A foreign policy based on the Hagee-Pence story of the resurrection of Israel could have various implications for Israel, some of which we are already witnessing. But there is an unfortunate consequence of the story about the resurrection of Israel for America and its Jews, too. This can be felt in the inadequate response of the Trump administration to antisemitism from the American Right.
If the resurrection of the Jews effectively founded a new Israel – a national Israel – to replace the old Israel, then the existence of American Jews who do not identify as Zionists or as part of the State of Israel is an anomaly, even a mistake. If God created a new people in 1948, then the old Israel should have been superseded by the new, and those who claim to be “old Israel” or non-Zionist Jews are in the wrong.
The theology behind Christian Zionism, drawn out in this way, comes frightfully close to the theology behind Christian antisemitism or anti-Judaism from its earliest renditions.

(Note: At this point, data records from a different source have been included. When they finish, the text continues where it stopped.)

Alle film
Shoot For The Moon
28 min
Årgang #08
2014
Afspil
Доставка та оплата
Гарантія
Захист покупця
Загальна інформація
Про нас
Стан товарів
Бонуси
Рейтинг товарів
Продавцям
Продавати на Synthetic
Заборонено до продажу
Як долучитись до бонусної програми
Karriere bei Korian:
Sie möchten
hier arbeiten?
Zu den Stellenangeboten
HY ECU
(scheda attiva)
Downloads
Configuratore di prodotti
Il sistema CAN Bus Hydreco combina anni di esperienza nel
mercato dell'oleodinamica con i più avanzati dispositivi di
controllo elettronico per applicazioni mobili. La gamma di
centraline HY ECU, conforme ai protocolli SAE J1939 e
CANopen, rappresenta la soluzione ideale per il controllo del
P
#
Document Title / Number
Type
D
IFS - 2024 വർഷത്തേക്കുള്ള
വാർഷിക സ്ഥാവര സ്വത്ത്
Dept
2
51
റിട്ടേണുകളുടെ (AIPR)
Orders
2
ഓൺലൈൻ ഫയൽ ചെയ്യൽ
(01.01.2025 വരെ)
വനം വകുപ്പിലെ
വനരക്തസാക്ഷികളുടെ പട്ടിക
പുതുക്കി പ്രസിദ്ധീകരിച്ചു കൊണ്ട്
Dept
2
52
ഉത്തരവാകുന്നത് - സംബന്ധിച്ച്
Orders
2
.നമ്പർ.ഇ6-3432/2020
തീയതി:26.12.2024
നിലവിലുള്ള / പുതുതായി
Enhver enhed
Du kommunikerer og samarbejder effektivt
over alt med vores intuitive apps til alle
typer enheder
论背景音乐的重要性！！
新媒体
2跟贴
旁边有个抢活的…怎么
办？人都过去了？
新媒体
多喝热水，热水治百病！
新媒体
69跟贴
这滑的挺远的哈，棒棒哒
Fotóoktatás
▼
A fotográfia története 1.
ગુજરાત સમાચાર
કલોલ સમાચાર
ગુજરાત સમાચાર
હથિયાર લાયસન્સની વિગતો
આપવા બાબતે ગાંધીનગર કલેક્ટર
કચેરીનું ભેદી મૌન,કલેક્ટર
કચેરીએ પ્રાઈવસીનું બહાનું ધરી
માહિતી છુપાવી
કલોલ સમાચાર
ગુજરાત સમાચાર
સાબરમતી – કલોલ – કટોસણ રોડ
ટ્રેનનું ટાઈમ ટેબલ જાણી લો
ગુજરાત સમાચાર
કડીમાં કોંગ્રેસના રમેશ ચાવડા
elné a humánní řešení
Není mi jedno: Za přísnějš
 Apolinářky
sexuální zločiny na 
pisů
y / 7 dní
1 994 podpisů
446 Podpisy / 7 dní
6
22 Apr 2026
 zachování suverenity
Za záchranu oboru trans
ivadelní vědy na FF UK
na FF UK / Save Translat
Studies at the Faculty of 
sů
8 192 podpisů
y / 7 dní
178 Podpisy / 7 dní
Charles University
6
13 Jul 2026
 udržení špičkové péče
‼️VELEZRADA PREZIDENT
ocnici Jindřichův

Further, if the State of Israel is the new form God intended for the Jews since 1948, then antisemitism that is not anti-Israel is hard to condemn. How should one condemn hatred of a people who should no longer exist in that form – people that should, rather, become the true Israel and cease to suffer hatred?
While it may be painful, then, to follow the tweets and hear the speeches of the Trump administration, and while some of the words may sound familiar and unproblematic, misguided or meaningless, it is surely worth recovering the theology that lies beneath. This is worthwhile in Israel, so that the state may choose its friends wisely and perhaps insist on its own stories rather than applauding the stories of others. Perhaps, indeed, returning to its own story or set of stories – stories of a people born long before 1948, with diverse experiences of culture, statelessness, and modes of belonging – could provide Israel with a much-needed moral compass at this time in its history.
It is worthwhile paying attention to what is happening in America, as the theology behind the current administration’s Israel policy has implications for the place of Jews – and with them other minorities – at home. It is important to recall that when this theology is given priority in the White House, it is pandering to a particular part of the administration’s support base, rather than representing the American people as a whole. If heard and understood, this can be challenged.The author is a Lady Davis Post-Doctoral Fellow at the Hebrew University of Jerusalem and a Research Fellow at the Shalom Hartman Institute, Jerusalem.